_GOAL OF THE EXERCISE:_ Please reproduce every record, keeping each one exactly as written.
Segment Start: TASK INPUT
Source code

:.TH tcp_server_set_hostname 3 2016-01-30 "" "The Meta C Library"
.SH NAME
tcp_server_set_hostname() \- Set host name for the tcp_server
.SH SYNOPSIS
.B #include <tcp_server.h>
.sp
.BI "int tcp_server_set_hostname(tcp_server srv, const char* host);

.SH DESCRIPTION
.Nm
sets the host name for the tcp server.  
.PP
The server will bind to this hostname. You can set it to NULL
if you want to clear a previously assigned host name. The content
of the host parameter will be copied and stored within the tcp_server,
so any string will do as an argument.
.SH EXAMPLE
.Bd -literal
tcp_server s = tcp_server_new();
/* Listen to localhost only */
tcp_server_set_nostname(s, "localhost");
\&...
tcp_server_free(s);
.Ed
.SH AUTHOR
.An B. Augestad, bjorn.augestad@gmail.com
Segment End: TASK INPUT
_WRITTEN ANSWER:_
Source code

:.TH tcp_server_set_hostname 3 2016-01-30 "" "The Meta C Library"
.SH NAME
tcp_server_set_hostname() \- Set host name for the tcp_server
.SH SYNOPSIS
.B #include <tcp_server.h>
.sp
.BI "int tcp_server_set_hostname(tcp_server srv, const char* host);

.SH DESCRIPTION
.Nm
sets the host name for the tcp server.  
.PP
The server will bind to this hostname. You can set it to NULL
if you want to clear a previously assigned host name. The content
of the host parameter will be copied and stored within the tcp_server,
so any string will do as an argument.
.SH EXAMPLE
.Bd -literal
tcp_server s = tcp_server_new();
/* Listen to localhost only */
tcp_server_set_nostname(s, "localhost");
\&...
tcp_server_free(s);
.Ed
.SH AUTHOR
.An B. Augestad, bjorn.augestad@gmail.com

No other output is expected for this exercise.